TASK DESCRIPTION: Output all the data below verbatim.

[THE INPUT]

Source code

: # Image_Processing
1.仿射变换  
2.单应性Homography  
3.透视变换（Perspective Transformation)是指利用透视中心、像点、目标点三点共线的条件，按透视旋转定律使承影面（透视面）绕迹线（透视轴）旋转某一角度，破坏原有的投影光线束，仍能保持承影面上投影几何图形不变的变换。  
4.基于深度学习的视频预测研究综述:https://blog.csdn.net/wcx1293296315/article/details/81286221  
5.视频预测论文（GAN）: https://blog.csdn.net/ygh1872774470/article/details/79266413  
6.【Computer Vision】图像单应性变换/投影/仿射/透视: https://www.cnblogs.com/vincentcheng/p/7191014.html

[/THE INPUT]

SOLUTION TO THIS TASK:
Source code

: # Image_Processing
1.仿射变换  
2.单应性Homography  
3.透视变换（Perspective Transformation)是指利用透视中心、像点、目标点三点共线的条件，按透视旋转定律使承影面（透视面）绕迹线（透视轴）旋转某一角度，破坏原有的投影光线束，仍能保持承影面上投影几何图形不变的变换。  
4.基于深度学习的视频预测研究综述:https://blog.csdn.net/wcx1293296315/article/details/81286221  
5.视频预测论文（GAN）: https://blog.csdn.net/ygh1872774470/article/details/79266413  
6.【Computer Vision】图像单应性变换/投影/仿射/透视: https://www.cnblogs.com/vincentcheng/p/7191014.html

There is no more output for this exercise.